The Wrong Way to Debug
The most common debugging approach I see is: change something, see if it helps, change something else, see if that helps. This is random walk debugging. It works eventually, but it's the slowest possible method and leaves you with no understanding of why the bug existed.
The faster approach is scientific: form a hypothesis, test it specifically, update your model.
Start With a Model, Not a Fix
Before touching any code, answer these questions:
- What did you expect to happen?
- What actually happened?
- What is the smallest possible difference between those two things?

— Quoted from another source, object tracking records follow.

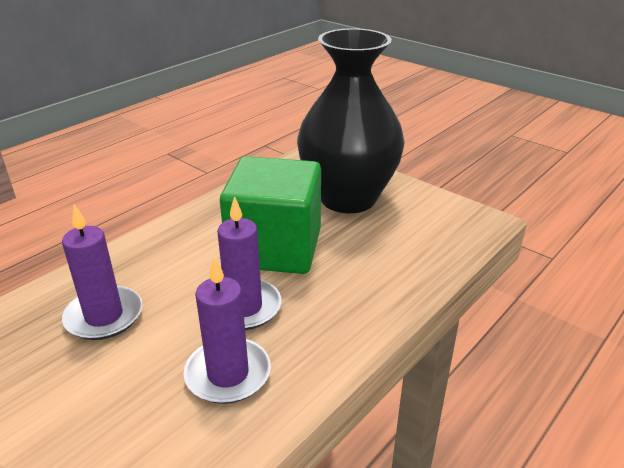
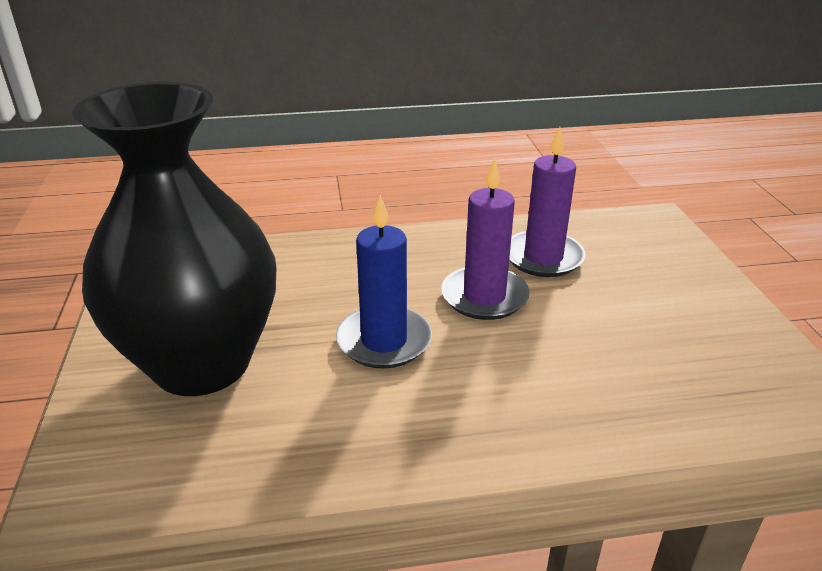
camera: 140 degrees left, 0 degrees up
(104, 316) = (638, 355): purple candle -> none
(275, 248) = (384, 341): green cube -> blue candle

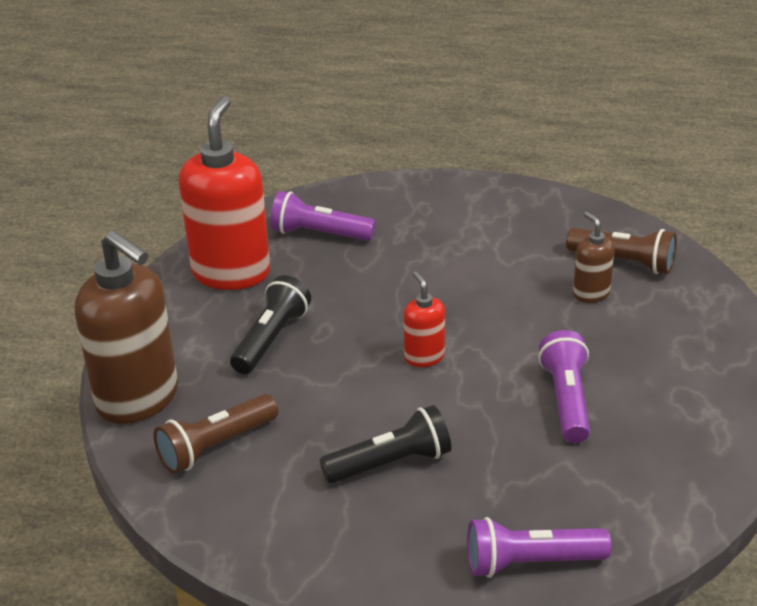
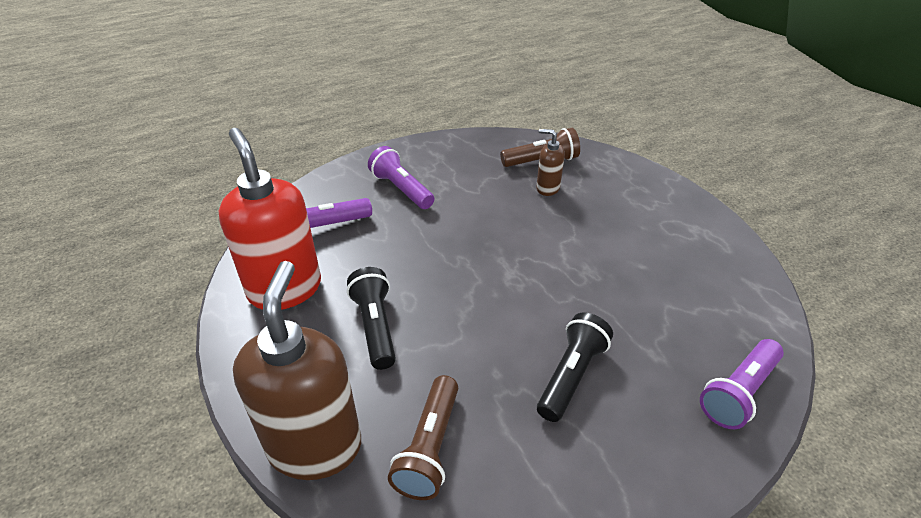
camera: 40 degrees left, 5 degrees up
(138, 399) = (315, 446): brown soap dispenser -> brown soap dispenser turned 90 degrees counterclockwise
(424, 357) = (500, 281): red soap dispenser -> none
(566, 400) = (617, 263): purple flashlight -> purple flashlight (401, 189)

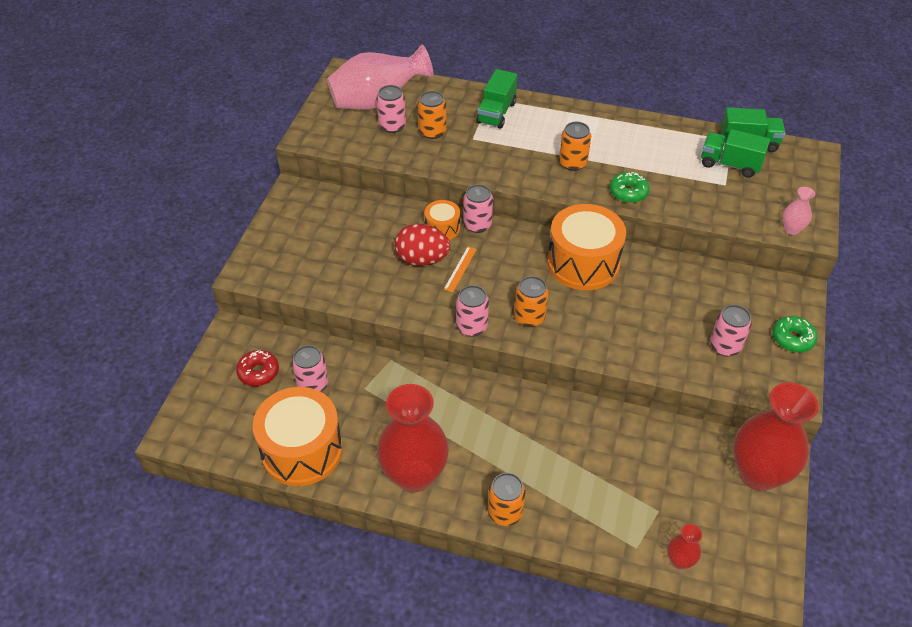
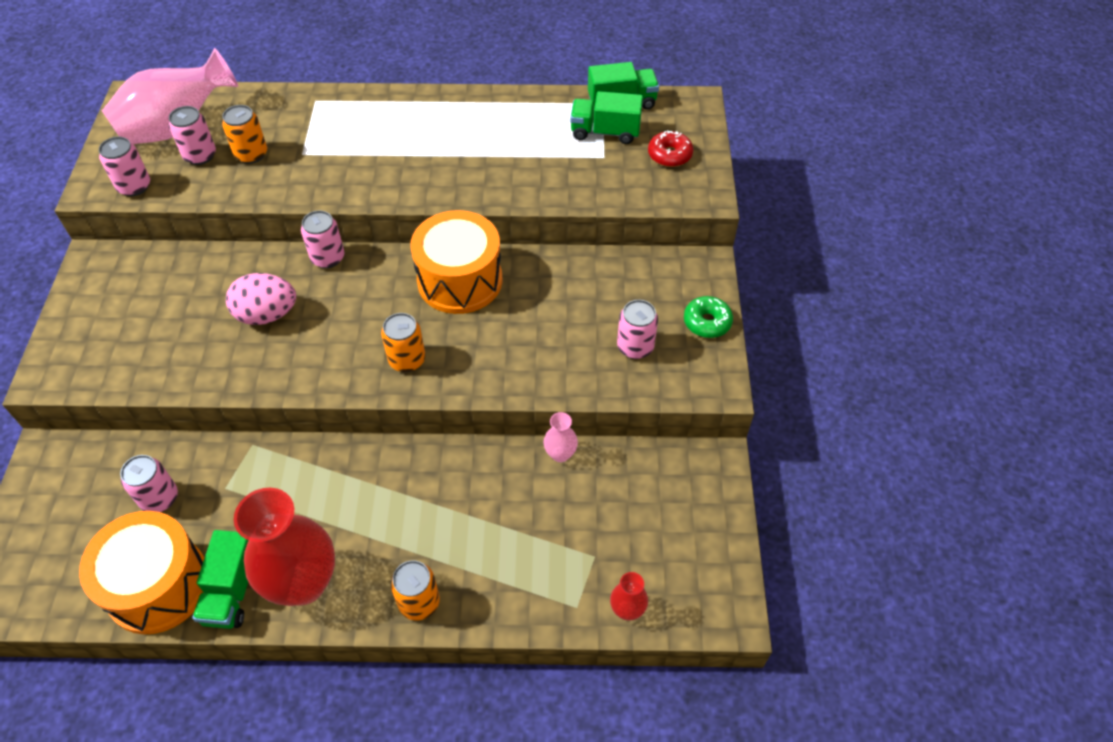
camera: 15 degrees left, 5 degrees up
(258, 372) = (87, 498): red donut -> red donut (669, 155)
(422, 259) = (267, 315): red egg -> pink egg
(442, 228) = (286, 271): orange drum -> none
(460, 269) = (315, 317): orange ruler -> none
(472, 326) = (340, 386): pink can -> pink can (134, 186)
(496, 113) = (326, 117): green truck -> green truck (232, 590)
(572, 163) = (426, 163): orange can -> none
(628, 192) = (496, 187): green donut -> none
(758, 474) = (696, 485): red vase -> none
(791, 229) = (684, 196): pink vase -> pink vase (560, 454)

The gap between expectation and reality is where the bug lives. Your job is to narrow that gap systematically.
The Bisection Technique
If you don't know where the bug is, bisect. Add a checkpoint halfway through the execution path. Is the state correct there? If yes, the bug is in the second half. If no, the first half.
This is git bisect applied to code. It turns an O(n) problem into O(log n). You'd be surprised how many engineers still do linear search through their codebase when they could bisect.
Verbalising Out Loud
This is the mechanism behind rubber duck debugging. When you explain your code out loud, you're forced to be explicit about your assumptions. Your brain fills in gaps when reading code silently. It can't do that when speaking.
The practical version: before asking a colleague for help, write one paragraph explaining the bug. You'll solve it before you send it at least half the time.
When You Find It
When you find the bug, don't just fix it. Ask:
- Why did this happen?
- What assumption was wrong?
- Could this class of bug exist elsewhere in the codebase?
- What would have caught this earlier (a test, a type, a linter rule)?
A bug fixed without understanding is a bug that comes back.
The Skill That Transfers
The debugging mindset — hypothesis, test, update — is just the scientific method applied to software. It transfers to everything: performance investigations, system design, product decisions.
The engineers I've seen grow fastest are the ones who bring genuine curiosity to failures rather than frustration.